Keywords are used to set options for this special type of optimization. In addition to the `iterations`

, `store_trace`

, `show_trace`

and `extended_trace`

options, the following options are also available:

`rel_tol`

: The relative tolerance used for determining convergence. Defaults to`sqrt(eps(T))`

.`abs_tol`

: The absolute tolerance used for determining convergence. Defaults to`eps(T)`

.

## Obtaining results

After we have our results in `res`

, we can use the API for getting optimization results. This consists of a collection of functions. They are not exported, so they have to be prefixed by `Optim.`

. Say we do the following optimization:

```
res = optimize(x->dot(x,[1 0. 0; 0 3 0; 0 0 1]*x), zeros(3))
```

If we can't remember what method we used, we simply use

```
summary(res)
```

which will return `"Nelder Mead"`

. A bit more useful information is the minimizer and minimum of the objective functions, which can be found using

```
julia> Optim.minimizer(res)
3-element Array{Float64,1}:
-0.499921
-0.3333
-1.49994
julia> Optim.minimum(res)
-2.8333333205768865
```

### Complete list of functions

A complete list of functions can be found below.

Defined for all methods:

`summary(res)`

`minimizer(res)`

`minimum(res)`

`iterations(res)`

`iteration_limit_reached(res)`

`trace(res)`

`x_trace(res)`

`f_trace(res)`

`f_calls(res)`

`converged(res)`

Defined for univariate optimization:

`lower_bound(res)`

`upper_bound(res)`

`x_lower_trace(res)`

`x_upper_trace(res)`

`rel_tol(res)`

`abs_tol(res)`

Defined for multivariate optimization:

`g_norm_trace(res)`

`g_calls(res)`

`x_converged(res)`

`f_converged(res)`

`g_converged(res)`

`initial_state(res)`

## Input types

Most users will input `Vector`

's as their `initial_x`

's, and get an `Optim.minimizer(res)`

out that is also a vector. For zeroth and first order methods, it is also possible to pass in matrices, or even higher dimensional arrays. The only restriction imposed by leaving the `Vector`

case is, that it is no longer possible to use finite difference approximations or automatic differentiation. Second order methods (variants of Newton's method) do not support this more general input type.

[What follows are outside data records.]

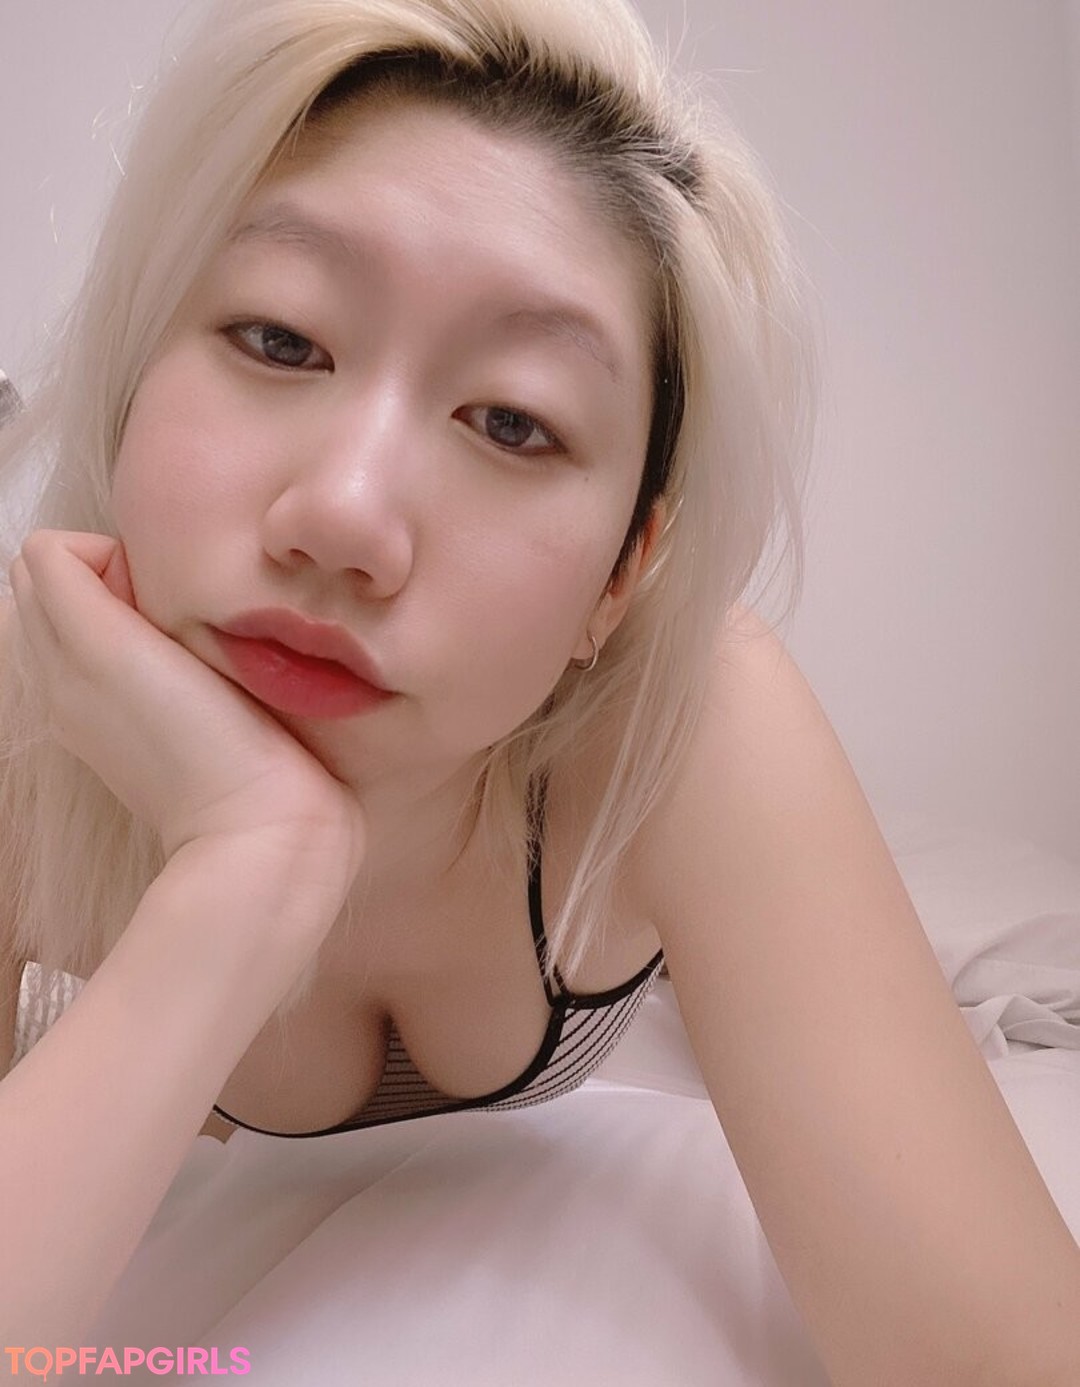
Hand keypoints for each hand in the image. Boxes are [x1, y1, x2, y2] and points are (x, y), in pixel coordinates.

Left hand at [9, 530, 366, 900]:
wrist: (266, 833)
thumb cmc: (196, 742)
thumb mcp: (110, 647)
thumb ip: (71, 584)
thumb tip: (88, 554)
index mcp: (59, 663)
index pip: (50, 559)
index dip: (104, 553)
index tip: (155, 589)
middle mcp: (76, 688)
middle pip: (71, 589)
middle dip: (118, 575)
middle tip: (174, 613)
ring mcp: (121, 716)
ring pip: (115, 621)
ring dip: (151, 610)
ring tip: (196, 640)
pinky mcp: (173, 737)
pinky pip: (157, 662)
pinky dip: (177, 648)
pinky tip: (213, 672)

## Notes on convergence flags and checks

Currently, it is possible to access a minimizer using `Optim.minimizer(result)`

even if all convergence flags are `false`

. This means that the user has to be a bit careful when using the output from the solvers. It is advised to include checks for convergence if the minimizer or minimum is used to carry out further calculations.

A related note is that first and second order methods makes a convergence check on the gradient before entering the optimization loop. This is done to prevent line search errors if `initial_x`

is a stationary point. Notice, that this is only a first order check. If `initial_x`

is any type of stationary point, `g_converged`

will be true. This includes local minima, saddle points, and local maxima. If `iterations`

is `0`

and `g_converged`

is `true`

, the user needs to keep this point in mind.